Wednesday, September 4, 2013
Book Review: "Longbourn: A Novel," by Jo Baker
When reading Pride and Prejudice, by Jane Austen, did you ever think about the servants who lived in the Bennets’ home? No? Well, that wouldn’t have surprised the servants either because they felt largely invisible, as we learn in the new novel, Longbourn, by Jo Baker. Even in modest households like that of the Bennets, servants toiled behind the scenes from sunrise to sunset, and often beyond, cooking the food, doing the laundry, emptying chamberpots, mending clothes, running errands, caring for the horses, and so much more. And yet, as we learn through the eyes of Sarah, the housemaid, they had dreams and yearnings for love just like anyone else.
And there were often secrets… illegitimate babies, unknown pasts, inappropriate relationships.
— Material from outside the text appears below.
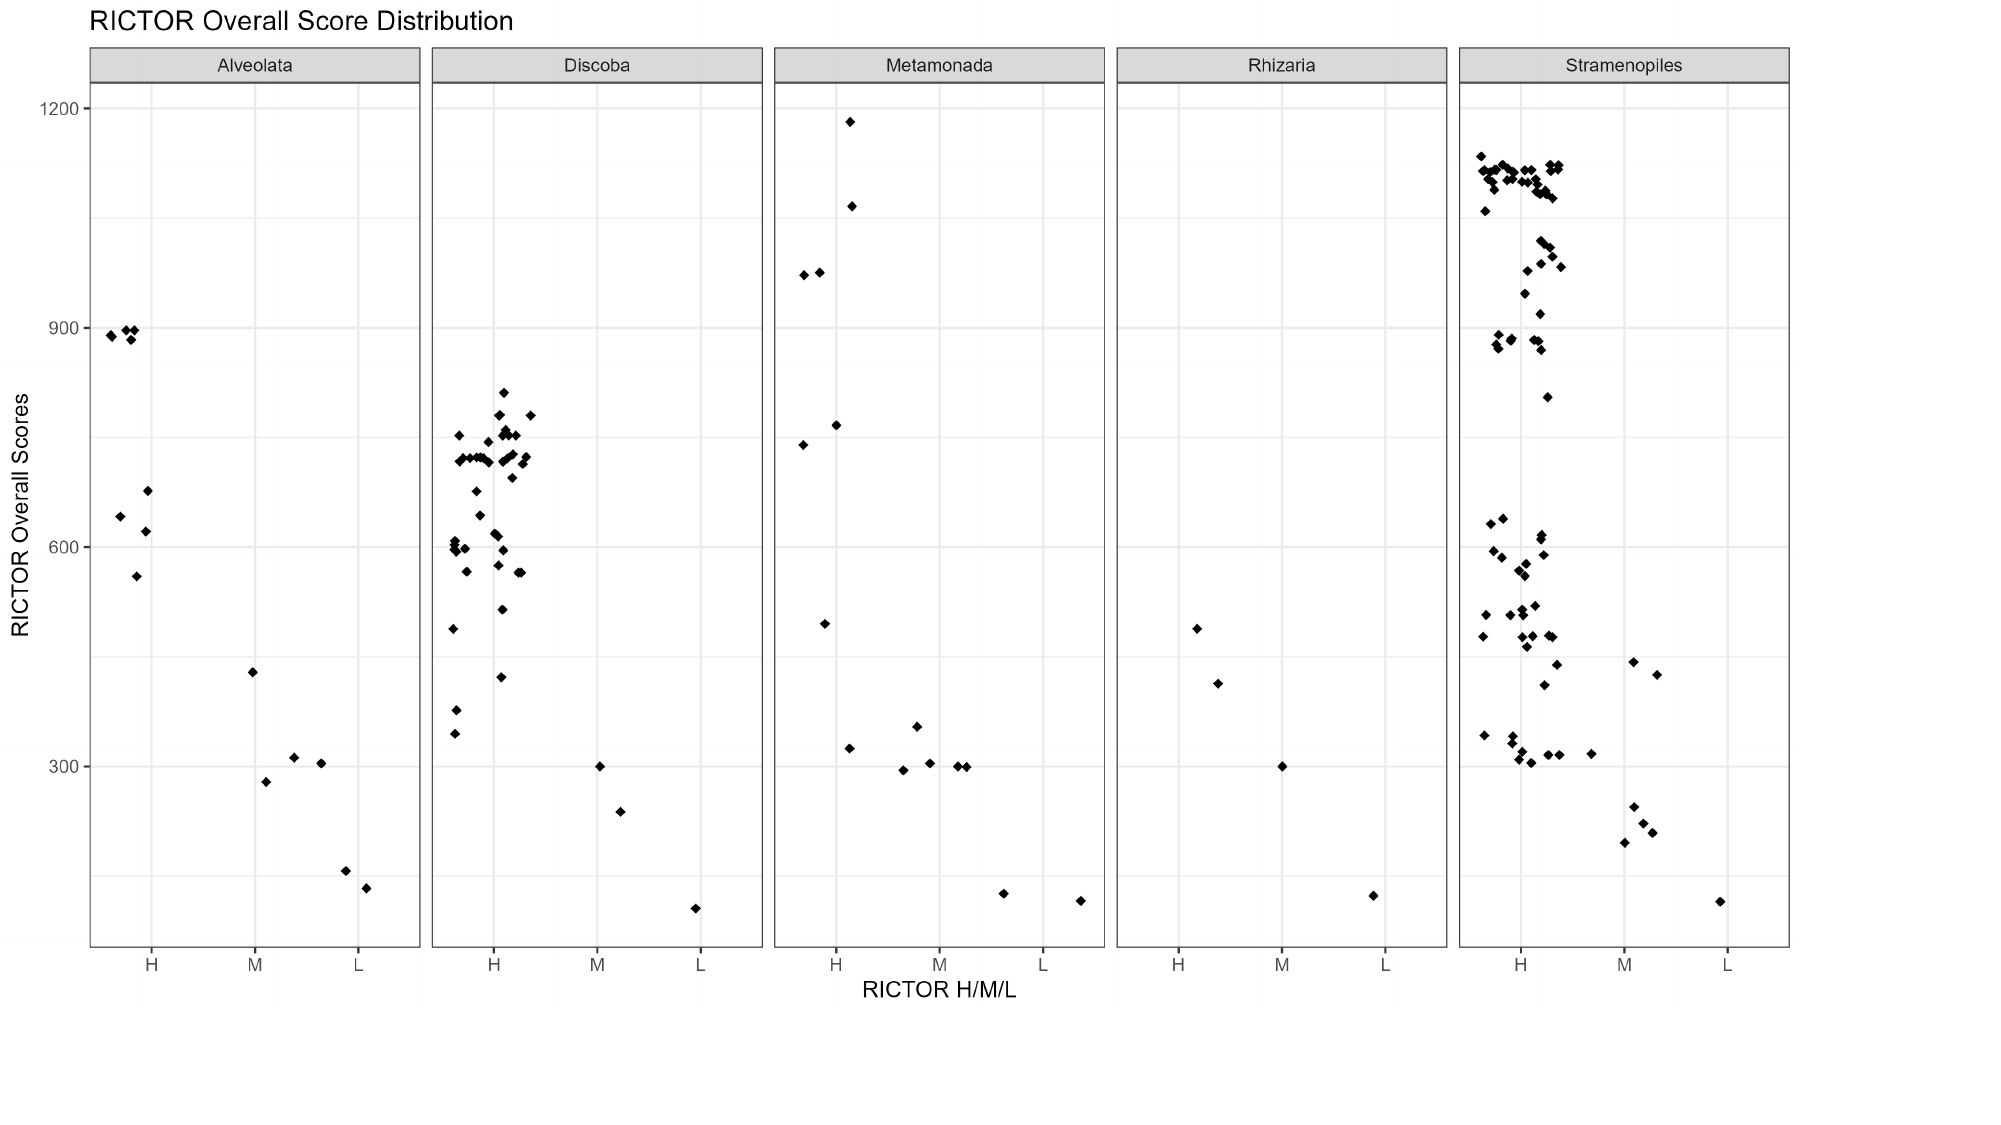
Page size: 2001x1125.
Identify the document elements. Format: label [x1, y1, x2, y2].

picture [0, 0, 1801, 1013]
All of these issues come to light in Longbourn when a mysterious young man is suddenly hired as the footman. Who is he? Why was he hired? And why do they know so little of his past? Sarah is determined to find out his secrets while also yearning for recognition for herself.
Other than during episodes of Downton Abbey, I never really considered the difficult lives led by the servants during Jane Austen’s time. It wasn’t so much the work (although that was even worse than I thought), but the societal limitations on their lives. They weren’t free to travel, set their own schedules, improve their station in life. It was almost as if they were imprisoned; they must have felt so hopeless at times. I could really sympathize with Sarah’s yearnings to have pretty things, to see the world, to have her opinions sought. And yet, despite the divisions between the family and the servants, their lives were intertwined in ways that I could not have imagined.
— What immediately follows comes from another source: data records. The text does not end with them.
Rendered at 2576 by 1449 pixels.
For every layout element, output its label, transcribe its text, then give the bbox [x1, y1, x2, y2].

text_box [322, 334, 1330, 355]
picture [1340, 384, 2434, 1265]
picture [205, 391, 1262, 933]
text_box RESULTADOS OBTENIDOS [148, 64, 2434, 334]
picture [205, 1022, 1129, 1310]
Longbourn is a hauntingly beautiful story about class divisions and love, about the hope that we all have to find meaning and purpose in our lives, and to matter to someone. Regardless of our position or wealth, we all have these universal longings. Sarah’s story is one that everyone can relate to.
Disclosure: I received an Advance Reader’s Edition through the Amazon Vine program. All opinions are 100% my own. This post contains my Amazon affiliate link.